• QUOTED PASSAGE:

Here we investigated the potential role of KARs in the DA neuron dysfunction and loss that occur in the parkinQ311X mouse, a model of human parkin-induced toxicity.

Animals

C57B1/6N ParkinQ311X mice,expressing the human parkin variant parkinQ311X [15] selectively in DA neurons, were previously generated and characterized [16](The Jackson Laboratories, Bar Harbor, ME, USA). This mouse model has normal wild-type parkin alleles on both chromosomes in addition to the exogenous human parkinQ311X variant, which is ectopically expressed from a bacterial artificial chromosome and driven by the dopamine transporter (DAT) promoter. The phenotype of this mouse is due to a dominantly inherited toxic gain of function, as previously reported[16]. Gender-matched littermates were used as controls in the experiments. All experiments were conducted with the aim of minimizing the number of sacrificed animals.Mice were maintained and bred at the animal house of Ospedale San Raffaele in compliance with institutional guidelines and international laws (EU Directive 2010/63/EU EEC Council Directive 86/609, OJL 358, 1, December 12, 1987, NIH Guide for the Care and Use of Laboratory Animals, U.S. National Research Council, 1996).

• LIST OF TASKS:
1) According to the text on parkinQ311X mice, which promoter drives expression of the human parkinQ311X variant?
2) Carry on the text about parkinQ311X mice from its last sentence.
The data that comes after this text is separate material.

• SUPPLIED DATA:
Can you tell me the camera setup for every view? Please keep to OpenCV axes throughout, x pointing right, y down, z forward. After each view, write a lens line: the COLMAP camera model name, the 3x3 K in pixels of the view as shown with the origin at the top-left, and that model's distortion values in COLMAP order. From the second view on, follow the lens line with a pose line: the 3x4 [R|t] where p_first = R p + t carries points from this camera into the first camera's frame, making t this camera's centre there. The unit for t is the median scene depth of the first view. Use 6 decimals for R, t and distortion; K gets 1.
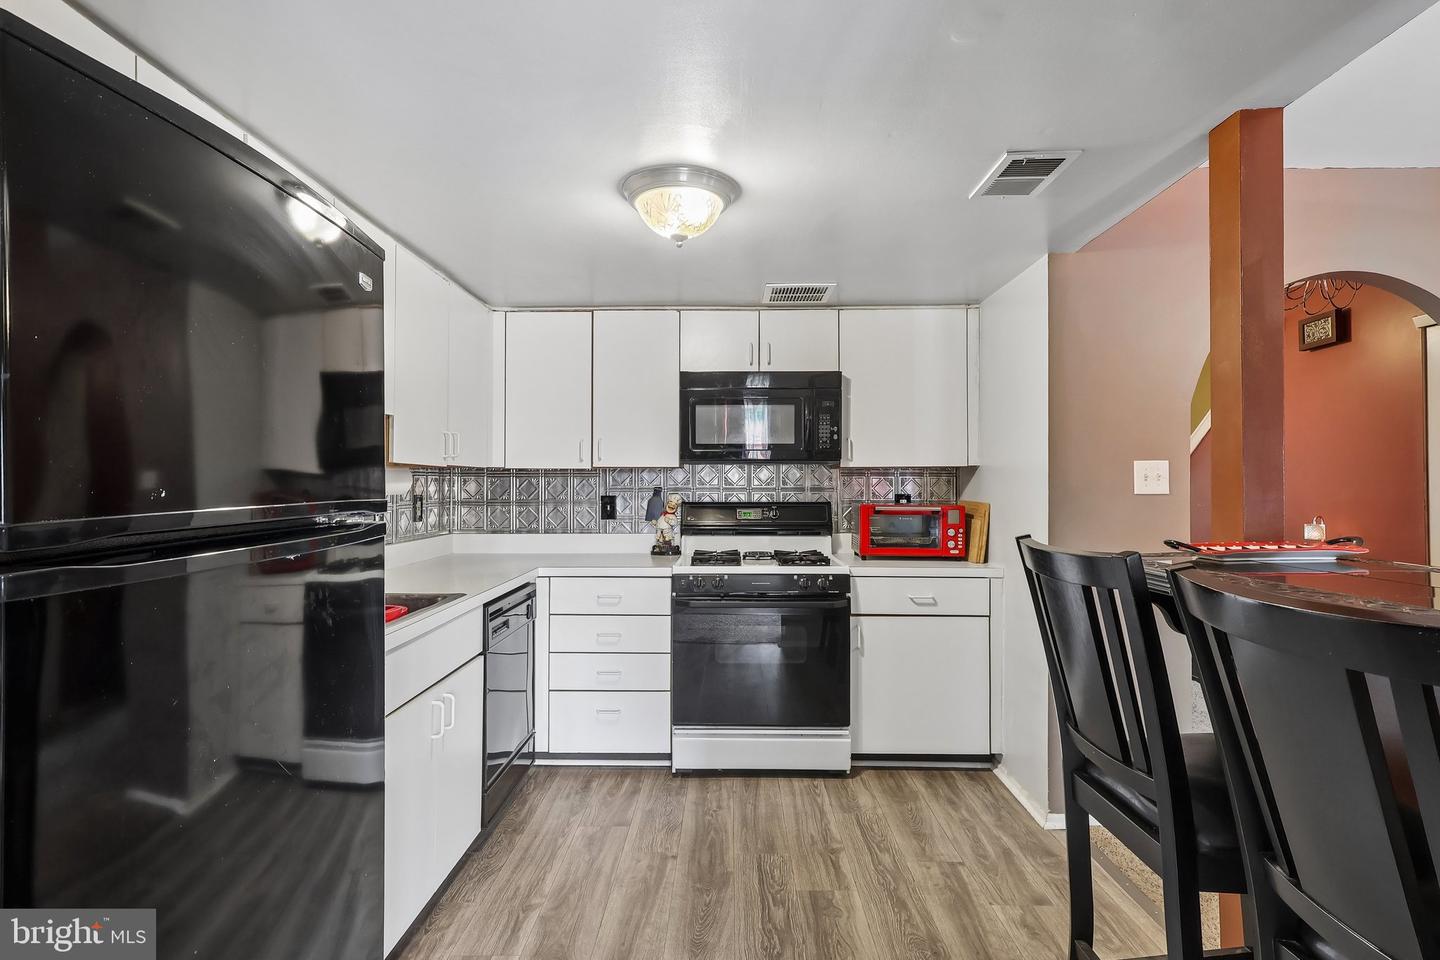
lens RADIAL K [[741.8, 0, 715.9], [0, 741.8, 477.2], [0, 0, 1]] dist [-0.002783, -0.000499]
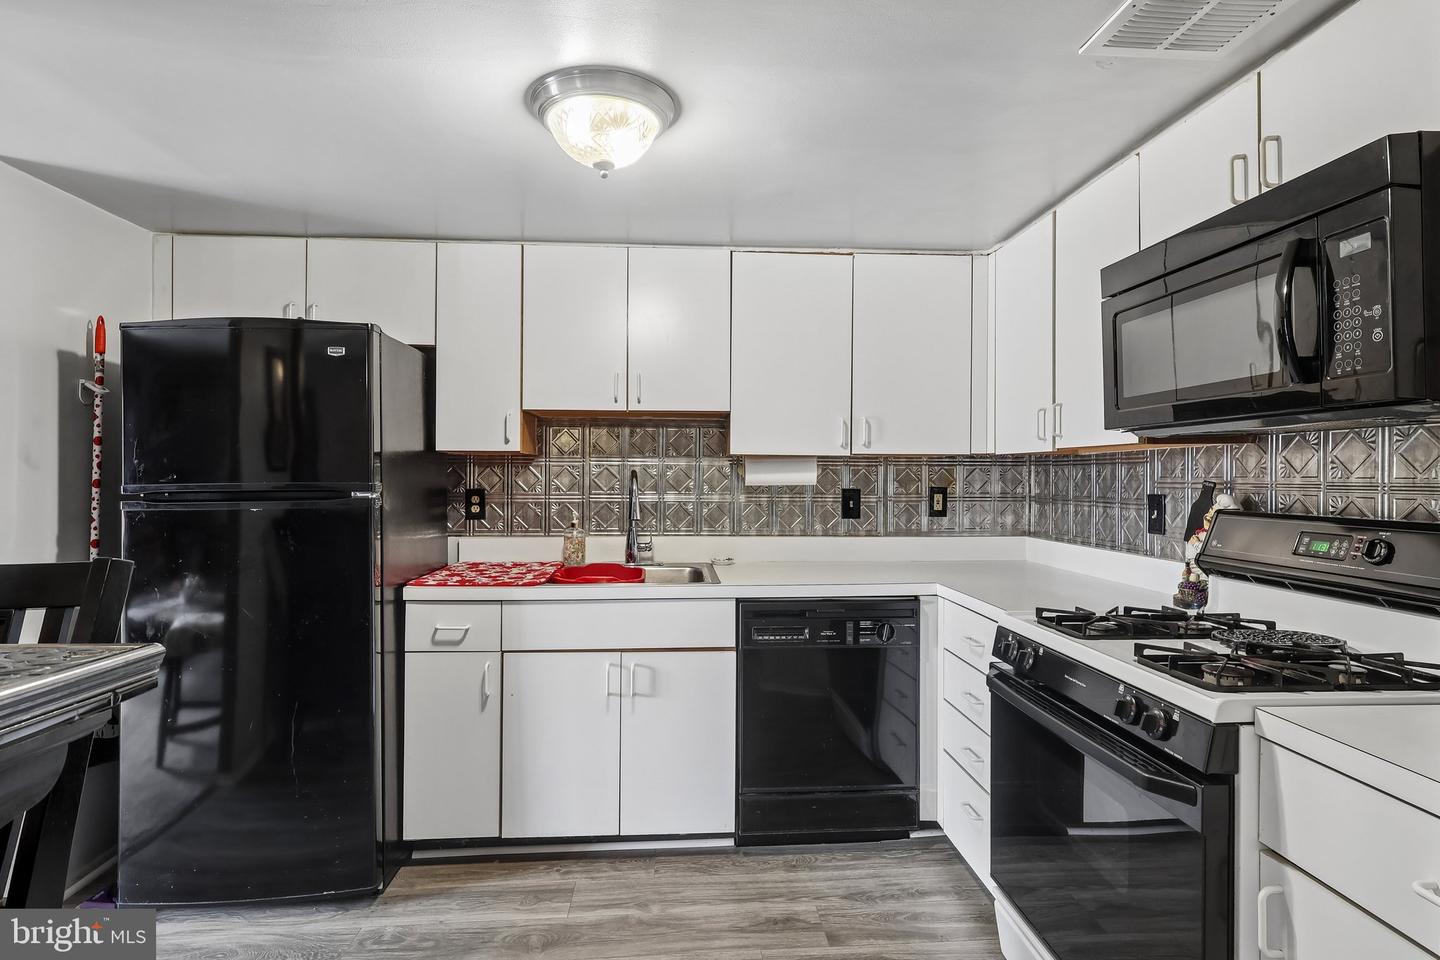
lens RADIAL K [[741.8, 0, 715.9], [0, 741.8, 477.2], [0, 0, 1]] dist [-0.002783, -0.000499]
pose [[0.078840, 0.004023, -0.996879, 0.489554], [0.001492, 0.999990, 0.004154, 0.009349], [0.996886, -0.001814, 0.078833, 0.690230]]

• YOUR WRITTEN ANSWERS:
1) The dopamine transporter (DAT) promoter drives it.

2)
Dissection of substantia nigra

The mice were anesthetized and sacrificed. The brains were removed, placed in ice-cold phosphate buffer saline 1X (PBS) for 2–3 min, then transferred to the platform of a tissue chopper (McIlwain™ Tissue Chopper). The tissue was positioned perpendicular to the chopper blade and 300-μm thick coronal slices were cut in less than 1 minute. The brain slices were immediately transferred to PBS 1X. Substantia nigra was isolated under a dissecting microscope and immediately frozen in liquid nitrogen.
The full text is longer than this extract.